→ **PROBLEM STATEMENT**:
Though the entries hold pictures, only their text should be duplicated, exactly and in full.

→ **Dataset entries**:
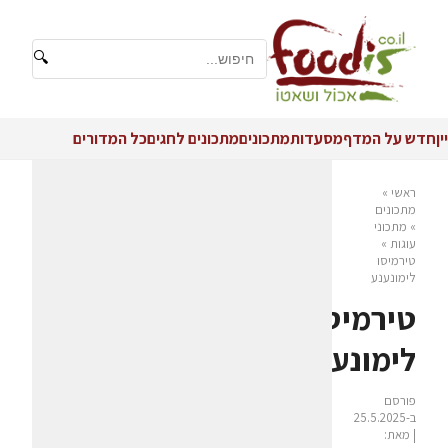
🔍
יין
חדש על המדף
מסעדות
מתכונים
מתכונים לחגים
כל המדורים
ראשי
»
מתכונים
»
מתכוני
עוגות
»
טירמיסו
לימונענע
טירמיסו
לימונענע
פורסם
ב-25.5.2025
| מאת:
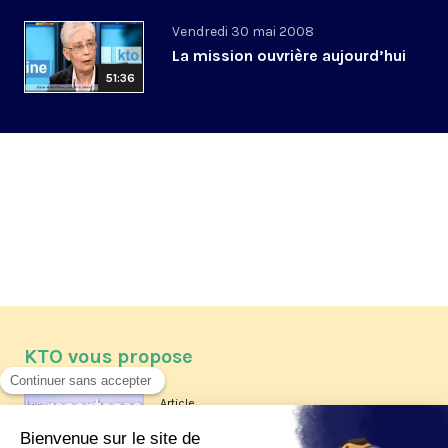
Vendredi 30 mai 2008
La mission ouvrière aujourd’hui
51:36
KTO vous propose
Article
Les reportages d'été 2026 de KTO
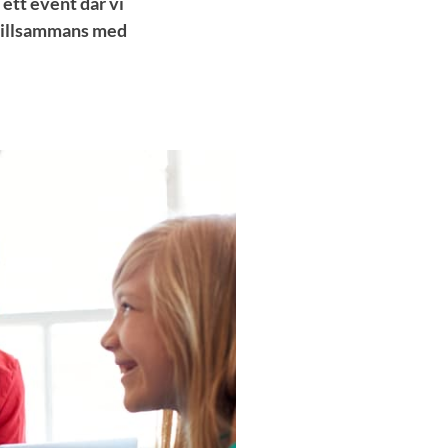
ett event där vi
 tillsammans med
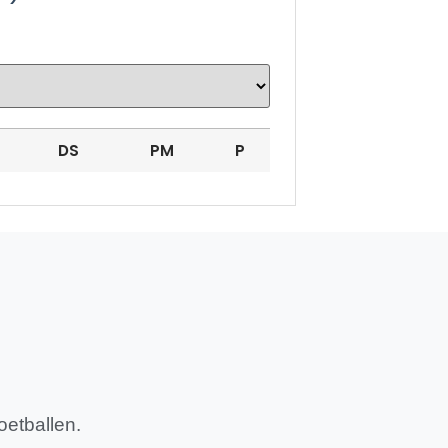
-
DS
PM
P
oetballen.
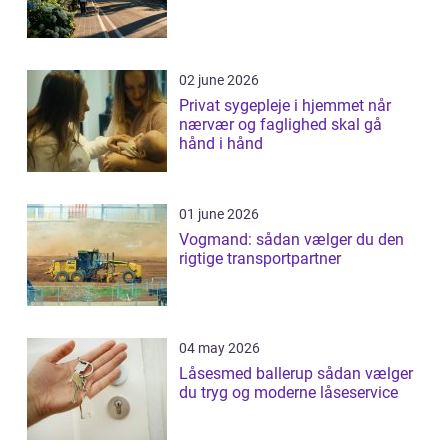
02 june 2026
Privat sygepleje i hjemmet når
nærvær og faglighed skal gå
hånd i hånd
01 june 2026
Vogmand: sådan vælger du den
rigtige transportpartner
04 may 2026
Låsesmed ballerup sådan vælger
du tryg og moderne låseservice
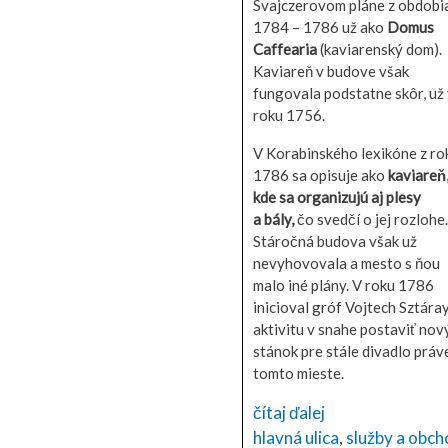
Svajczerovom pláne z obdobi
1784 – 1786 už ako
Domus
Caffearia
(kaviarenský dom).
Kaviareň v budove však
fungovala podstatne skôr, už
roku 1756.
V Korabinského lexikóne z ro
1786 sa opisuje ako
kaviareň
kde sa organizujú aj plesy
a bály,
čo svedčí o jej rozlohe.
Stáročná budova však už
nevyhovovala a mesto s ňou
malo iné plány. V roku 1786
inicioval gróf Vojtech Sztára
aktivitu v snahe postaviť nov
stánok pre stále divadlo práv
tomto mieste.
čítaj ďalej
hlavná ulica
,
služby a obc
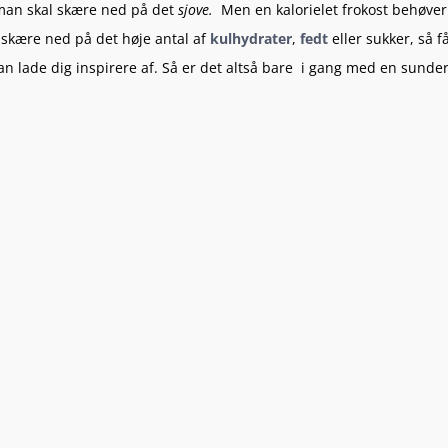
man skal skære ned på det
sjove.
Men en kalorielet frokost behøver
 s
kære ned på det høje antal af
kulhydrater
,
fedt
eller sukker, så f
kan lade dig inspirere af. Så er det altså bare i gang med en sunde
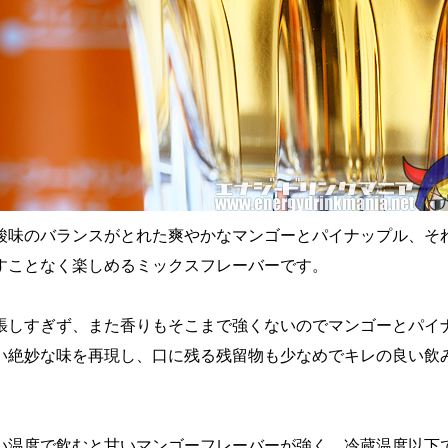
酸味のバランスがとれた爽やかなマンゴーとパイナップル、そ
すことなく楽しめるミックスフレーバーです。
張しすぎず、また香りもそこまで強くないのでマンゴーとパイ
い絶妙な味を再現し、口に残る残留物も少なめでキレの良い飲
い温度で飲むと甘いマンゴーフレーバーが強く、冷蔵温度以下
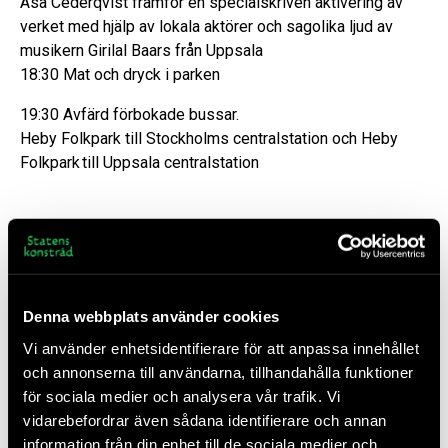
Åsa Cederqvist framför en specialskriven aktivering av
verket med hjälp av lokala aktörer och sagolika ljud av
musikern Girilal Baars från Uppsala
18:30 Mat och dryck i parken
19:30 Avfärd förbokade bussar.
Heby Folkpark till Stockholms centralstation och Heby
Folkpark
till Uppsala centralstation
Färdsätt
Förbokade bussar T.O.R. Avfärd 15:00 från
Denna webbplats använder cookies
Stockholm C (Cityterminalen, se tavlorna för
Vi använder enhetsidentifierare för att anpassa innehållet
annonserad gate till Heby) och 15:30 från Uppsala
och annonserna till användarna, tillhandahålla funktioner
C (hållplats E4 tidigare ”Birka Cruises”), tåg eller
för sociala medier och analysera vår trafik. Vi
med egen bil
(restid från Stockholm ca 1,5 timme,
vidarebefordrar även sådana identifierare och annan
från Uppsala ca 1 timme).
information från din enhet till de sociala medier och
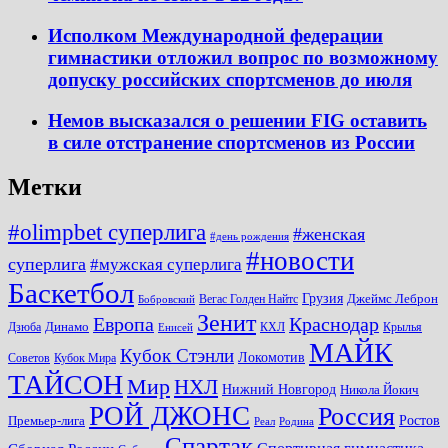
Исполком Международной федерации
гимнастики отложил вопрос по возможному
допуску российских спортсменов до июля
Немов высказался о решении FIG оставить
в силе отстранение спортсменов из России
Метки
#olimpbet суперлига
#женская
#день рождения
#новости
суперлига
#мужская суперлига
Баскетбол
Грузия
Джеймс Леброн
Вегас Голден Найтс
Бобровский
Зенит
Краснодар
Европа
Динамо
Дзюба
КХЛ
Крылья
Енисей
МАЙК
Кубок Стэнли
Локомотив
Советов
Кубок Мира
ТАЙСОН
Мир
НХЛ
Нижний Новгород
Никола Йокич
РОЙ ДЖОНС
Россия
Ростов
Премьер-лига
Реал
Родина
Спартак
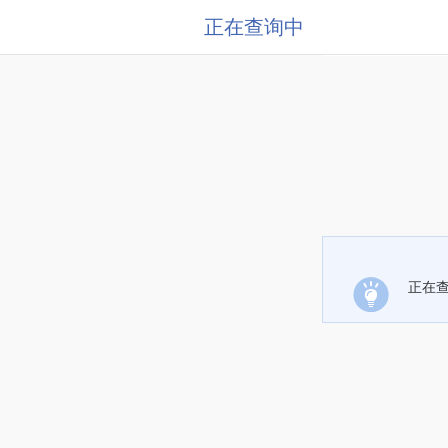
正在查询中
正在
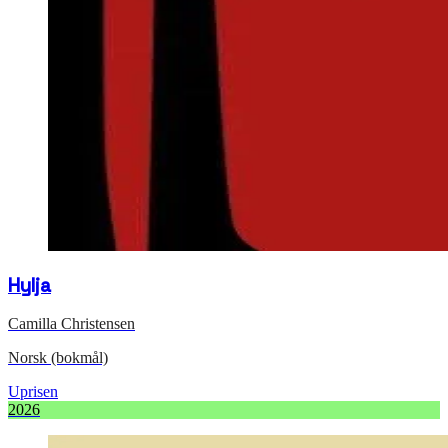
Hylja
Camilla Christensen
Norsk (bokmål)
Uprisen
2026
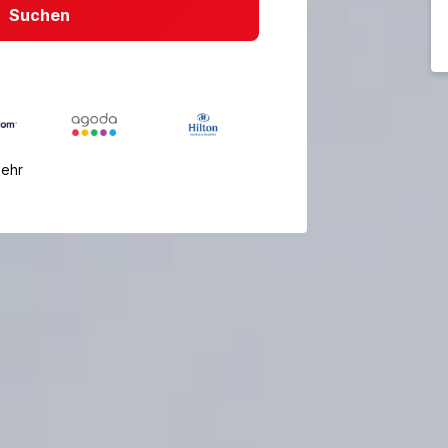
Suchen
mehr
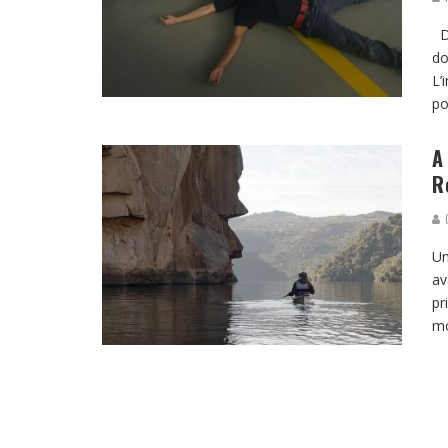
Da
do
L’
po
A
R
G
Un
av
pr
mo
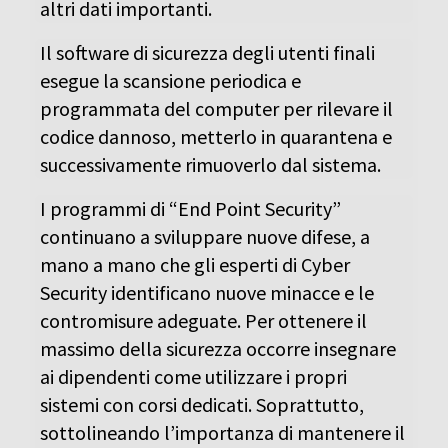
altri dati importanti.
Il software di sicurezza degli utenti finali
esegue la scansione periodica e
programmata del computer per rilevare il
codice dannoso, metterlo in quarantena e
successivamente rimuoverlo dal sistema.
I programmi di “End Point Security”
continuano a sviluppare nuove difese, a
mano a mano che gli esperti di Cyber
Security identificano nuove minacce e le
contromisure adeguate. Per ottenere il
massimo della sicurezza occorre insegnare
ai dipendenti come utilizzare i propri
sistemi con corsi dedicati. Soprattutto,
sottolineando l’importanza di mantenere il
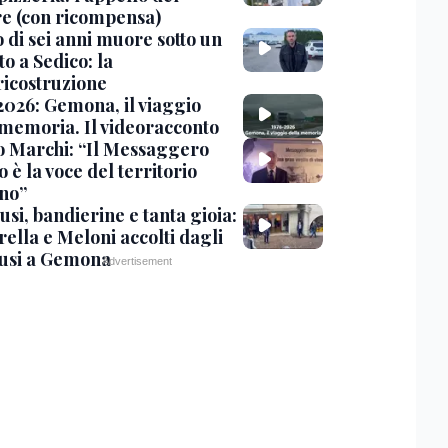
are (con ricompensa)
 di sei anni muore sotto un
o a Sedico: la
ricostruzione
2026: Gemona, il viaggio
 memoria. Il videoracconto
o Marchi: “Il Messaggero
 è la voce del territorio
ano”
si, bandierine e tanta gioia:
ella e Meloni accolti dagli
usi a Gemona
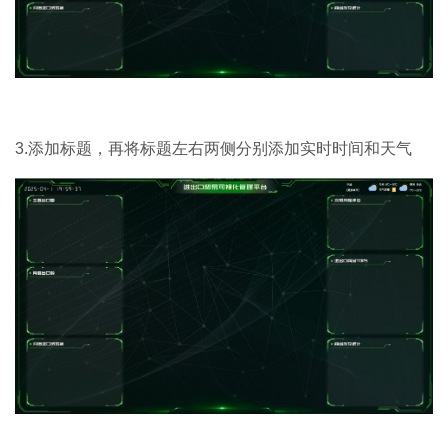
3.添加标题，再将标题左右两侧分别添加实时时间和天气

→ **THE ANSWER**:
🔍
יין
חדש על המדף
מסעדות
מתכונים
מתכונים לחגים
כל המדורים
ראשי
»
מתכונים
»
מתכוני
עוגות
»
טירמיסו
לימונענע
טירמיסו
לימונענע
פורסם
ב-25.5.2025
| מאת:
Vendredi 30 mai 2008
La mission ouvrière aujourd’hui
51:36
KTO vous propose
Article
Les reportages d'été 2026 de KTO
ett event där vi
 tillsammans med
-
DS
PM
P
oetballen.
02 june 2026
Privat sygepleje i hjemmet når
nærvær og faglighed skal gå
hånd i hånd
01 june 2026
Vogmand: sådan vælger du den
rigtige transportpartner
04 may 2026
Låsesmed ballerup sådan vælger
du tryg og moderne låseservice
Svajczerovom pláne z obdobi
1784 – 1786 už ako
Domus
Caffearia
(kaviarenský dom).
Kaviareň v budove však
fungovala podstatne skôr, už
roku 1756.
V Korabinského lexikóne z ro
1786 sa opisuje ako
kaviareň
kde sa organizujú aj plesy
a bály,
čo svedčí o jej rozlohe.
Stáročná budova však už
nevyhovovala a mesto s ňou
malo iné plány. V roku 1786
inicioval gróf Vojtech Sztára
aktivitu v snahe postaviť nov
stánok pre stále divadlo práv
tomto mieste.
čítaj ďalej
hlavná ulica
,
služby a obc
man skal skære ned på det
sjove.
Men en kalorielet frokost behøver
 s
kære ned på det høje antal af
kulhydrater
,
fedt
eller sukker, så f
kan lade dig inspirere af. Så er det altså bare i gang med en sunde
酸味のバランスがとれた爽やかなマンゴーとパイナップル、そ
すことなく楽しめるミックスフレーバーです。
張しすぎず、また香りもそこまで強くないのでマンゴーとパイ
い絶妙な味を再現し、口に残る残留物も少なめでキレの良い飲
い温度で飲むと甘いマンゴーフレーバーが強く、冷蔵温度以下
Åsa Cederqvist framför en specialskriven aktivering av
verket med hjälp av lokala aktörer och sagolika ljud av
musikern Girilal Baars från Uppsala
18:30 Mat och dryck i parken
19:30 Avfärd förbokade bussar.
Heby Folkpark till Stockholms centralstation och Heby
Folkpark
till Uppsala centralstation
Färdsätt
Förbokade bussar T.O.R. Avfärd 15:00 från
Denna webbplats använder cookies
Stockholm C (Cityterminalen, se tavlorna för
Vi använder enhetsidentifierare för att anpassa innehållet
annonserad gate till Heby) och 15:30 från Uppsala
och annonserna till användarna, tillhandahålla funktioner
C (hållplats E4 tidigare ”Birka Cruises”), tåg eller
för sociala medier och analysera vår trafik. Vi
med egen bil
(restid från Stockholm ca 1,5 timme,
vidarebefordrar även sådana identifierare och annan
från Uppsala ca 1 timme).
information från din enhet till de sociala medier och
Исполком Международной федерации
гимнастики отложил вопрос по возможному
допуску российских спортсменов до июля
Немов высказался о решении FIG оставить
в силе отстранение спортсменов из России
Метки
#olimpbet суперлига
#женская
#день рождения
#новости
суперлига
#мужская суперлига
Баскетбол
Грузия
Джеймс Леброн
Вегас Голден Найтс
Бобровский
Зенит
Краснодар
Европа
Динамо
Дзюба
КХЛ
Крылья
Енисей
МАЙК
Кубок Стэнли
Локомотив
Советов
Кубок Мира
ТАЙСОН
Мир
НХЛ
Нижний Новгород
Никола Йокич
РОЙ ДЖОНС
Россия
Ростов
Премьер-лига
Реал
Родина
Спартак
正在查询中
正在
Hylja
Camilla Christensen
Norsk (bokmål)
Uprisen
2026
Suchen
mehr
Da
do
L’
po
A
R
G
Un
av
pr
mo
altri dati importanti.
Il software di sicurezza degli utenti finali
esegue la scansione periodica e
programmata del computer per rilevare il
codice dannoso, metterlo in quarantena e
successivamente rimuoverlo dal sistema.
I programmi di “End Point Security”
continuano a sviluppare nuove difese, a
mano a mano che gli esperti di Cyber
Security identificano nuove minacce e le
contromisure adeguate. Per ottenere il
massimo della sicurezza occorre insegnare
ai dipendenti come utilizzare i propri
sistemi con corsi dedicati. Soprattutto,
sottolineando l’importanza di mantenere il
are (con ricompensa)
 di sei anni muore sotto un
o a Sedico: la
ricostruzione
2026: Gemona, il viaggio
 memoria. Il videoracconto
o Marchi: “Il Messaggero
 è la voce del territorio
ano”
si, bandierine e tanta gioia:
ella e Meloni accolti dagli
usi a Gemona
3.添加标题，再将标题左右两侧分别添加实时时间和天气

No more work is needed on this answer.